Quand il avait battu Porter, l’ancien champion WBC des welters Danny Garcia était monté dans le ring pour le défier et mettre en route un combat prévu pour le 25 janvier 2020. L’accident avait repoussé l’échéance au printemps. La pandémie de Covid-19 est ensuite passée par là pour un nouveau report. C’est finalement ce samedi, dans le stade des Dallas Cowboys (NFL) à Arlington (Texas), que les deux hommes vont se retrouver dans le ring pour un combat très attendu, ceintures WBC et IBF en jeu. Un choix osé pour Spence. Car Garcia, qui a également été titré chez les super-légers et qui n’a jamais été mis à terre dans une carrière pro où ses deux seules défaites (36-2, 21 KO; 32 ans) étaient des décisions accrochées, n’est pas n’importe qui. Mais pas question pour Errol de passer par un combat d’échauffement avant de replonger dans le grand bain, accident et inactivité de plus d’un an ou pas.
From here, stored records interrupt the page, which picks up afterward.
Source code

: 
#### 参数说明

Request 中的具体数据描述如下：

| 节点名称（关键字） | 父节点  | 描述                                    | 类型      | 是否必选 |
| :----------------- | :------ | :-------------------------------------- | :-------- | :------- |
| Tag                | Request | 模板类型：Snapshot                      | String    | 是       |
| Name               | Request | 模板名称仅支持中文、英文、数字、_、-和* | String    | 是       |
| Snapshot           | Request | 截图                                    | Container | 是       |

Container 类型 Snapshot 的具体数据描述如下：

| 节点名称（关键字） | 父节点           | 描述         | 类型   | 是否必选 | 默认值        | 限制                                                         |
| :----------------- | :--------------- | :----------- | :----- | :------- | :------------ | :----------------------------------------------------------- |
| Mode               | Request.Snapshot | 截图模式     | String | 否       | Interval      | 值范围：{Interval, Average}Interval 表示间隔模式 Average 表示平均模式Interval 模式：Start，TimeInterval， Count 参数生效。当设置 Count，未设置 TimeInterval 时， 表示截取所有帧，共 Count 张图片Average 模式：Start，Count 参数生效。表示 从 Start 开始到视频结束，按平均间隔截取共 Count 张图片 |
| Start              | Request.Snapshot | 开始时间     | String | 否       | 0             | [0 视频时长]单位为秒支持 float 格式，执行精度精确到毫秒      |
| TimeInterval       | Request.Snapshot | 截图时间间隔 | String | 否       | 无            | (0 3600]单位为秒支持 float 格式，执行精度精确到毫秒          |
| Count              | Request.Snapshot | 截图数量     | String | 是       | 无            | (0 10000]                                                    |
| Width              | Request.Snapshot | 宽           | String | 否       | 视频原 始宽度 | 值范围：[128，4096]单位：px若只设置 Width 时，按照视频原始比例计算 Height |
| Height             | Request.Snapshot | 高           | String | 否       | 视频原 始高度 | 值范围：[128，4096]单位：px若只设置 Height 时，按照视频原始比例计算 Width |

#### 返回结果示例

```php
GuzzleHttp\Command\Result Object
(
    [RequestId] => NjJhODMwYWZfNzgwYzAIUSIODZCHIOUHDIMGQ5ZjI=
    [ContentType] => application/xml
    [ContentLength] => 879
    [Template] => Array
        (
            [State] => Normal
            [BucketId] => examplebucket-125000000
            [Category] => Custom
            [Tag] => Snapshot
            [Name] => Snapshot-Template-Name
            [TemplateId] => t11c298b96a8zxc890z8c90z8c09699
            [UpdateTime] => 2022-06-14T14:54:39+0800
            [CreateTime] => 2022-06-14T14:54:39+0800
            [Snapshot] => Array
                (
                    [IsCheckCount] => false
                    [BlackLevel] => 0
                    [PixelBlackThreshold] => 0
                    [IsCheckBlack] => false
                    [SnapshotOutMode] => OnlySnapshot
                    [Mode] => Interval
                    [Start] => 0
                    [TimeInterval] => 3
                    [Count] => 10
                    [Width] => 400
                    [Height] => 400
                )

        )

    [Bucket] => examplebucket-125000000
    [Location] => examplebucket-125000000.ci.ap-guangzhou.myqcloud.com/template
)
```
"Je l’ai choisi car c’est un adversaire très difficile avec un menton en granite, appuie-t-il. Il est toujours dans des combats durs et serrés et il va sortir mon meilleur. Si j’avais pris un combat de chauffe avant, je ne serais pas aussi concentré et déterminé que pour lui. Il veut venir prendre mes ceintures chez moi et je dois m’assurer que ça n’arrive pas. Les adversaires moins forts, c’était quand je n’étais pas champion. Je suis enfin arrivé au top, où je peux combattre les grands noms, ceux que j’ai toujours voulu boxer, et je ne vais faire machine arrière. L’accident m’a donné encore plus faim. J’ai retrouvé la faim que j’avais avant de gagner le titre."
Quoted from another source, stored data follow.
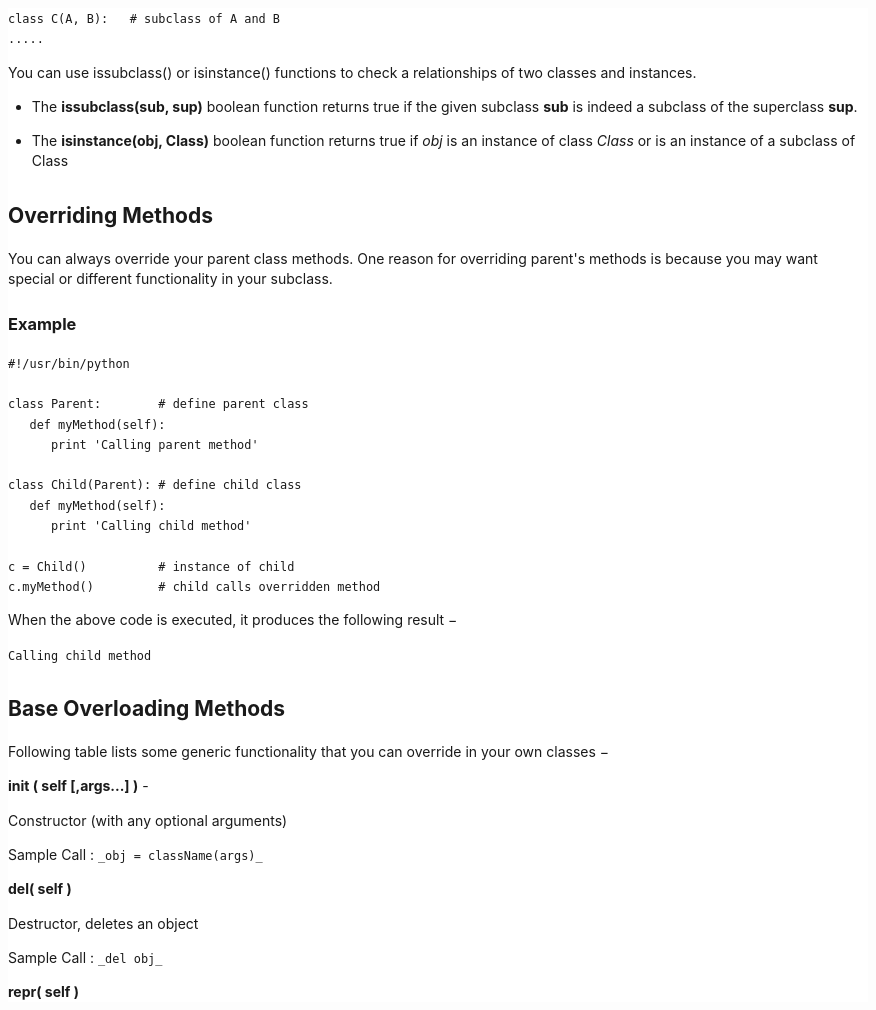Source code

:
 ```
class C(A, B):   # subclass of A and B
.....
```
You can use issubclass() or isinstance() functions to check a relationships of two classes and instances.

*   The **issubclass(sub, sup)** boolean function returns true if the given subclass **sub** is indeed a subclass of the superclass **sup**.

*   The **isinstance(obj, Class)** boolean function returns true if _obj_ is an instance of class _Class_ or is an instance of a subclass of Class


Overriding Methods
------------------

You can always override your parent class methods. One reason for overriding parent's methods is because you may want special or different functionality in your subclass.

### Example
```
#!/usr/bin/python

class Parent:        # define parent class
   def myMethod(self):
      print 'Calling parent method'

class Child(Parent): # define child class
   def myMethod(self):
      print 'Calling child method'

c = Child()          # instance of child
c.myMethod()         # child calls overridden method
```
When the above code is executed, it produces the following result −
```
Calling child method
```
Base Overloading Methods
------------------------

Following table lists some generic functionality that you can override in your own classes −


**__init__ ( self [,args...] )** -

Constructor (with any optional arguments)

Sample Call : `_obj = className(args)_`

**__del__( self )**

Destructor, deletes an object

Sample Call : `_del obj_`

**__repr__( self )**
Spence, qui a repris l’entraînement sérieux et mars et voulait être sûr d’être à 100% avant de remonter sur le ring, confirme ne plus avoir de reste physique de l’accident. Son médecin lui a donné le feu vert pour son retour. Son entraîneur de longue date, Derrick James, qui avait au départ des doutes sur sa capacité à retrouver son niveau, parle d’un "processus graduel" et de "progrès visibles jour après jour" et annonce que le public "va voir qui il est vraiment" face à Garcia. Son boxeur, lui, compte "frapper un grand coup" et "envoyer un message" au reste des welters, et notamment à l’invaincu champion WBO Terence Crawford avec qui tout le monde espère le voir combattre l’an prochain: "Je garantis qu’on verra des images de mes bons moments partout. Ce sera une grande performance."
Considéré comme un des meilleurs boxeurs de la planète toutes catégories confondues, et à raison, Spence va devoir prouver avec ses gants qu’il appartient toujours à cette élite. Sur ses qualités dans le ring, aucun doute. Mais tant qu’on ne l’aura pas revu aux affaires, le doute persistera vu d’où il revient. Lui voit la chose autrement. S’il repense parfois à son accident, c’est pour se dire que la vie lui a ouvert une nouvelle porte au lieu de la fermer pour de bon: "C’était un miracle que je survive. Combattre un boxeur comme Danny Garcia un peu plus d’un an après, et chez moi au Texas, c’est énorme. La route du retour a été longue mais c’est comme une deuxième chance pour moi." Elle a commencé quand il est sorti indemne de l’accident. Elle va maintenant se poursuivre dans le ring.